If you’re like me, you’ve spent some time this summer paddling a canoe around the rivers and lakes of our region, traveling, fishing, or just drifting idly in the sun. When you’re out there in your narrow boat on the rippling waters, you’re part of a very long tradition, one that dates back millennia, and spans not just this province but across continents.
Here in Secwepemculewc, traditional canoes were made of cottonwood trees, hollowed out then stretched open by steaming the wood. On the coast, dugout cedar canoes dominated. To the east, wood framed canoes with bark skins were used to plow up and down the Columbia.
These boats were the foundation of a transportation network that linked people across the northwest and to river systems beyond.
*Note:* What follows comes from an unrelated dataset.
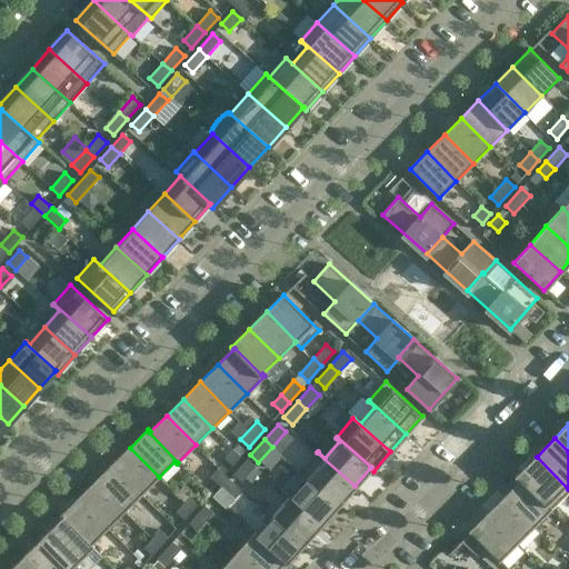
[(142,493),(159,477),(130,448),(113,465),(142,493)]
All these styles produced watercraft that ranged from single-person skiffs to cargo canoes capable of hauling tons of goods, boats that fostered wide and sustained economic systems as well as personal freedom and exploration.
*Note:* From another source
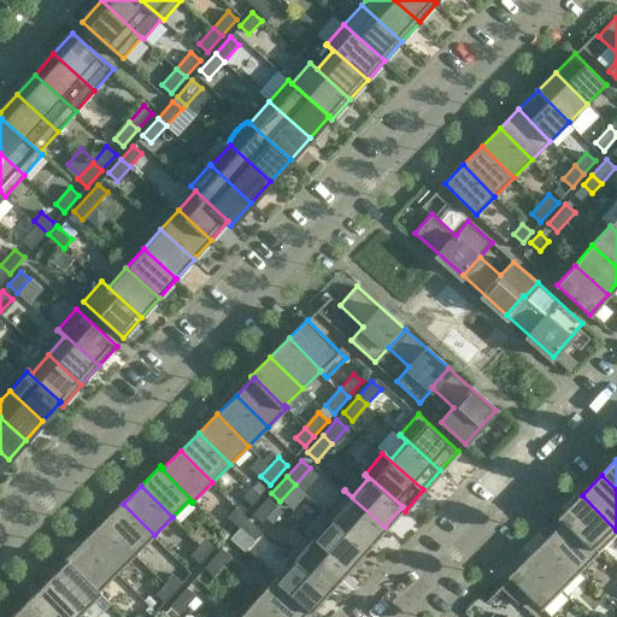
[(244,497),(252,504),(260,494),(252,487),(244,497)]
The archaeological record of canoeing is choppy, but continuous. We can’t say for sure how long people have been making boats like this, because the evidence of wood, bark and pitch decays and gets lost to time in most parts of the world.
The oldest dated canoe in the world was found in the Netherlands, and dates to around 8,000 years old. In Florida, where the highest concentration of archaeological dugout canoes are known, almost 7,000 years of canoeing technology has been documented.
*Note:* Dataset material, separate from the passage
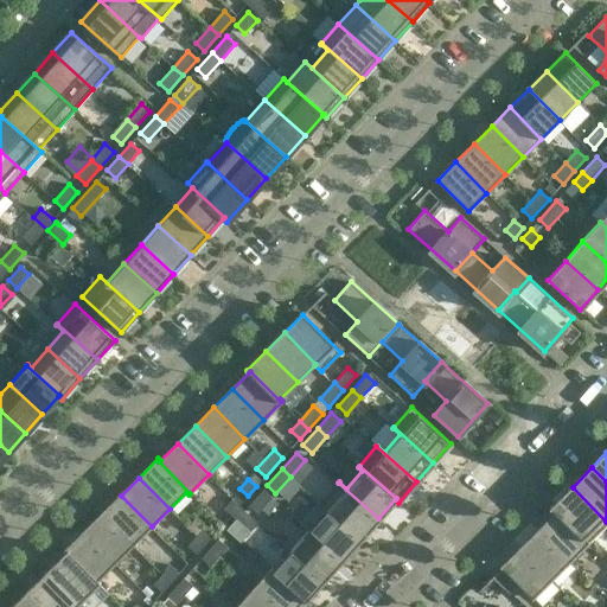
[(378,518),(338,483),(320,503),(327,509),(360,537),(360,538),(378,518)]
Mucky, still waters create the best conditions for preserving archaeological canoes. Submerged in drifting silts and clays, otherwise fragile boats can be held together until they’re revealed when water levels drop. Once exposed to air, these vessels quickly decay.
In BC, where swift moving or salty waters dominate, the physical remains of ancient canoes are rare. Instead, we infer canoe making from the tools and remnants of the canoe-making process.
Adze blades (sharp nephrite or jadeite bits used like giant chisels), stone hammers, and wedges form part of heavy-duty woodworking toolkits associated with whole-tree processing. Fire-cracked rock is left behind in huge quantities when logs are filled with water and heated cobbles to steam and stretch boat bodies. In some places, distinctive les of wood chips can mark boatmaking sites.
Occasionally, the roughed out shape of a canoe has been found on the forest floor. One such blank found in Haida Gwai in the 1980s was abandoned during manufacture more than a century before, left next to the stump from which the log was felled.
Together, these clues tell a story of how people fashioned boats from trees, and, over decades or centuries or millennia, figured out the best way to live in watery places.
Worldwide, canoes have been a way of getting people around in environments that were too deep, too swampy, too swift or just simply too big to traverse by foot. They are one ingenious solution to a planet made mostly of water.